I tried to just embrace the moment as well, and I said OK. Here we are. Rest, have some rest. Let your body have a chance to rest. Let your voice have a chance to rest. And kind of do things that you don’t get to do. I started doing crochet and puzzles and just you know, little things. And then I was also kind of free to be creative at the same time, because I was at home. So, I was like, what could I write or what song can I write that I haven’t been able to get back to visit because I’ve been doing theatre. You know you just kind of find little things, find small joys while you’re in a bit of a dire situation. It was peaks and troughs. I’ve missed work and the people, I missed, the community. I miss the whole culture of theatre and the West End I really did. But, I didn’t think that I would never do it again. So, it was like this is only for a moment and then I’ll be back to it, don’t worry.

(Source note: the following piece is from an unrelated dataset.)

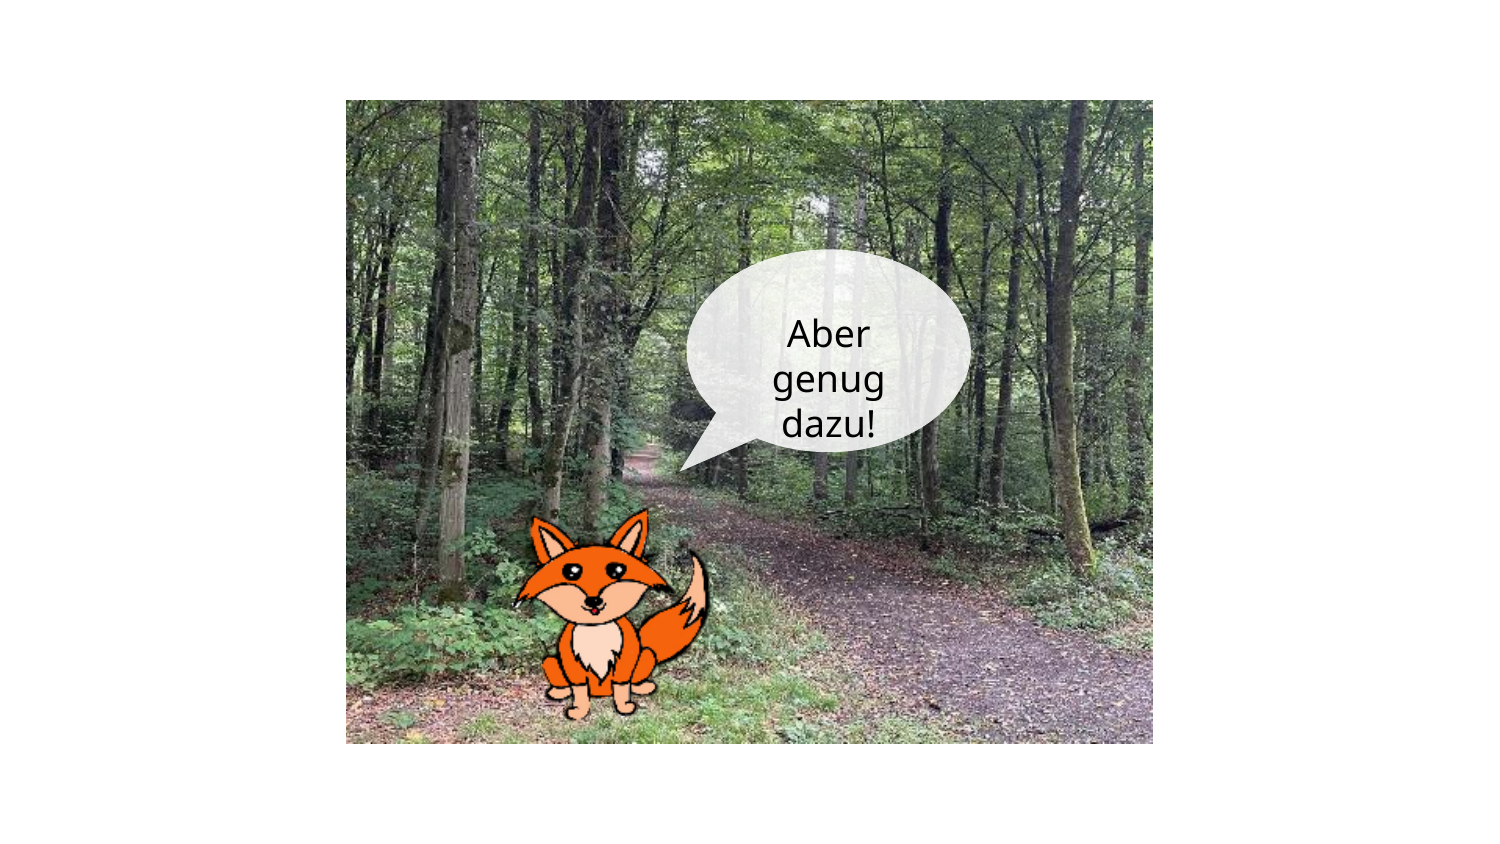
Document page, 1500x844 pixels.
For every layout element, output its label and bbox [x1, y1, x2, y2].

text_box [346, 100, 1153, 744]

How does it feel to be back in rehearsals?
It’s hard! You forget how much it takes physically and mentally to kind of do something like this. We’re not open yet, but we’re in rehearsals at the moment and going through the process… we’ve had such a long break, so it almost feels very new. We’re re-learning this material and we’re finding new ways to kind of deliver a line and to explore our characters. And that’s a really nice thing because it feels really fresh. When you’ve done a show for a long time, especially a long running show, sometimes you have this… Well, you fall into like a kind of pattern. It becomes kind of repetitive, almost robotic maybe, and so having such a long break allows you to kind of come back with fresh eyes, fresh ears, fresh mind. And you get to rediscover your character and learn new things about your character that you may not have thought of that before. So very excited to be back and can’t wait to open.
What’s the number one thing you miss about like live performance?
I think just the feeling of giving. When we get on stage, you can see the reaction from people. And I get messages and cards and pictures. That feeling of giving part of yourself to people to have some sort of positive impact, even if it’s just for that day or just for that moment. I missed that element of giving. I’ve been blessed with a gift and I think I get the most pleasure out of my gift when it’s shared and given over. Seeing how that affects people and makes them feel, that’s what I missed the most about it.